El abad Julián iba a replicar las últimas palabras del abad Roberto, pero se le adelantó el padre prior.
—Su reverencia nos acaba de pintar una vida demasiado ascética que yo no pienso aceptar. Mañana mismo abandonaré esta santa casa a la que he dedicado casi toda mi vida. Me iré a otro cenobio donde se siga practicando el rito hispano y nuestra santa regla.
—No te irás solo, fray Crisóstomo —le anunció el abad Julián—, nosotros te acompañaremos.

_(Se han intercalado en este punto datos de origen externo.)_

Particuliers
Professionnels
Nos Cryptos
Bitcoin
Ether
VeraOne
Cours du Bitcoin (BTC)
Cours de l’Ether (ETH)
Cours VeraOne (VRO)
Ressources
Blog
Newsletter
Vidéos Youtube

Con estas palabras del hasta entonces abad del monasterio se abrió un cisma en el cenobio facundino de consecuencias imprevisibles. Una buena parte de los monjes de la comunidad se sumó a la postura del abad Julián y del prior, abandonando al día siguiente el monasterio en el que habían pasado buena parte de su vida. El resto permaneció en él bajo las órdenes del nuevo abad Roberto, que no dudó en poner en práctica la reforma para la que había sido elegido. A pesar de las buenas intenciones del abad, los pocos monjes que se quedaron en el cenobio se resistían a adaptarse al nuevo modo de vida que dom Roberto les imponía. Sólo aceptaban el nuevo rito de la Eucaristía en la misa que celebraban todos juntos a la hora tercia, porque les obligaba el abad. En las que celebran particularmente cada uno de ellos seguían practicando el rito mozárabe, como siempre habían hecho. El resto de cambios en la vida monacal los iban aceptando a disgusto, eso a pesar de que los monjes que se habían quedado en Sahagún eran los más dóciles y piadosos.

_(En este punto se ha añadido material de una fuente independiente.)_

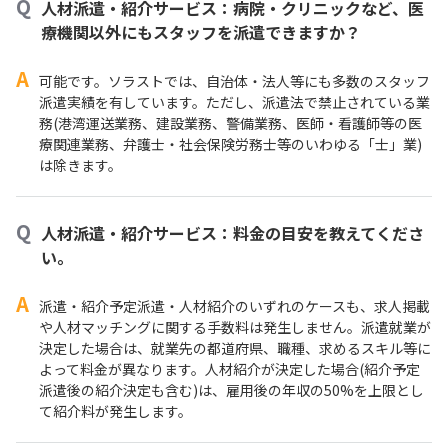
Q
人材派遣・紹介サービス：病院・クリニックなど、医
療機関以外にもスタッフを派遣できますか？
A
可能です。ソラストでは、自治体・法人等にも多数のスタッフ
派遣実績を有しています。ただし、派遣法で禁止されている業
務(港湾運送業務、建設業務、警備業務、医師・看護師等の医
療関連業務、弁護士・社会保険労務士等のいわゆる「士」業)
は除きます。
Q
人材派遣・紹介サービス：料金の目安を教えてくださ
い。
A
派遣・紹介予定派遣・人材紹介のいずれのケースも、求人掲載
や人材マッチングに関する手数料は発生しません。派遣就業が
決定した場合は、就業先の都道府県、職種、求めるスキル等に
よって料金が異なります。人材紹介が決定した場合(紹介予定
派遣後の紹介決定も含む)は、雇用後の年収の50%を上限とし
て紹介料が発生します。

Transcurrido un mes del intento de implantación de la norma cluniacense en el monasterio de Sahagún sin haber obtenido grandes logros y ante el malestar generalizado de los pocos monjes que en él habían permanecido, el abad Roberto reconsideró su postura retornando a la prístina norma facundina con el fin de contentar a los monjes que aún permanecían con él y al mismo tiempo conseguir que regresaran los que se habían marchado. Pero su postura no surtió los efectos por él deseados. Para su desgracia, un par de meses más tarde de haberse hecho cargo del monasterio de San Benito de Sahagún se presentó de improviso en él el legado del papa. A oídos del cardenal Ricardo habían llegado ciertos rumores de la relajación que existía en la abadía facundina. Lo que quiso comprobar personalmente. Una fría mañana de diciembre, a la hora sexta, cuando toda la comunidad se hallaba disfrutando de un opíparo almuerzo en el refectorio, hizo su entrada en él el cardenal Ricardo contemplando con sus propios ojos la relajación a la que había llegado aquella comunidad cenobita. No quiso saber nada más. El abad Roberto trató de explicarle los motivos que lo habían llevado a aquella situación, pero el inflexible legado papal lo dejó con la palabra en la boca dándole la espalda y abandonando el cenobio con evidentes muestras de ira y enfado. Los días del abad Roberto en el monasterio de Sahagún estaban contados.